▸ To do
Count the lines of the data below that contain the word "value" and give only that number.

[Start of section]

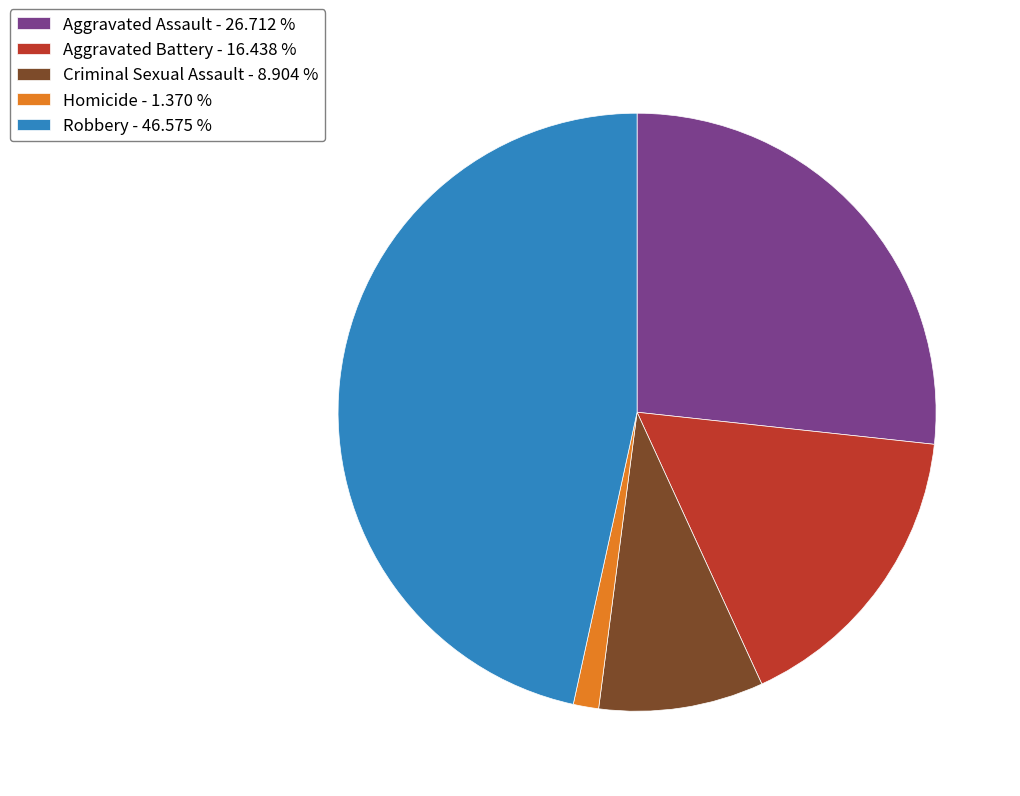

What is the ratio of the value at Robbery - 46.575 % to the value at Criminal Sexual Assault - 8.904 %?

5.2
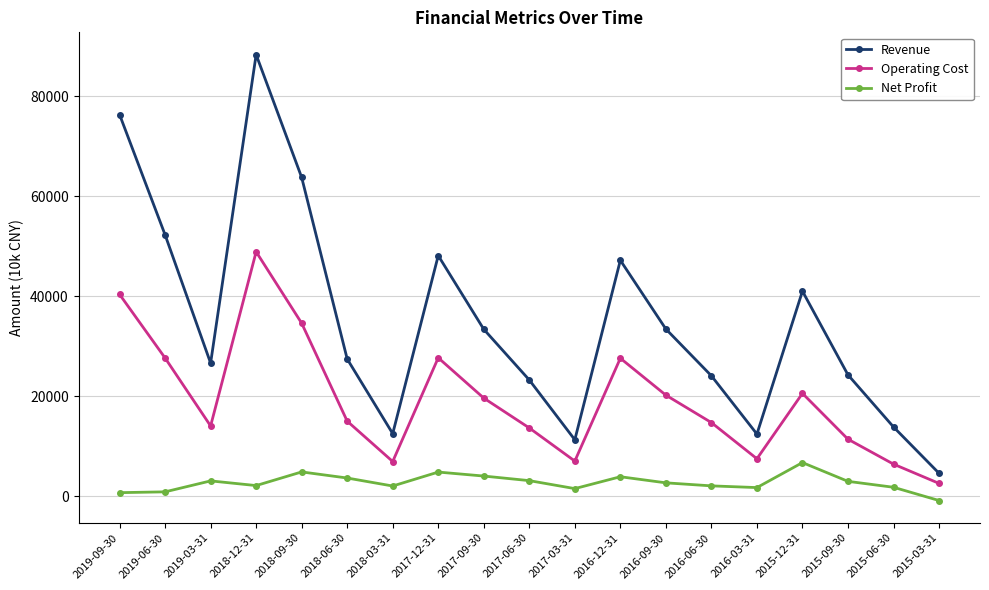

Which series changed the most between 2019-06-30 and 2019-03-31?

Revenue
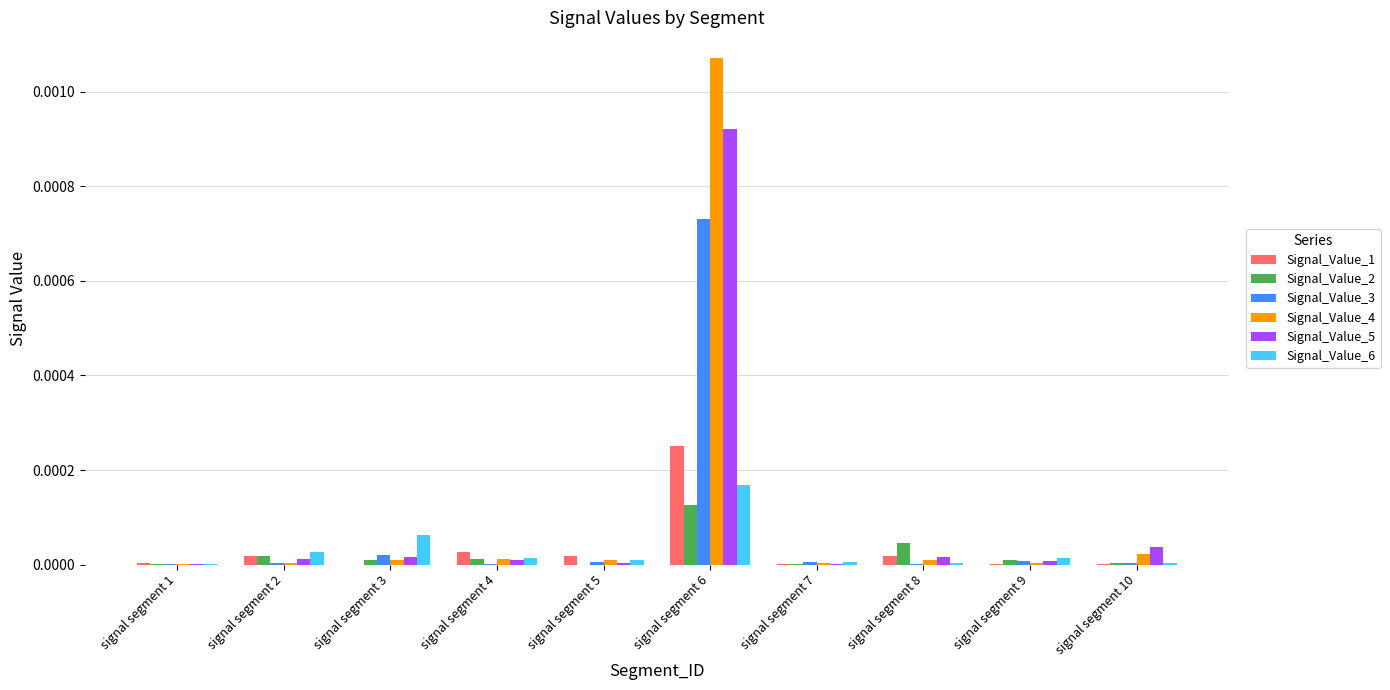

Which label corresponds to the largest value in the chart?

signal segment 6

[End of section]

▸ Output below
2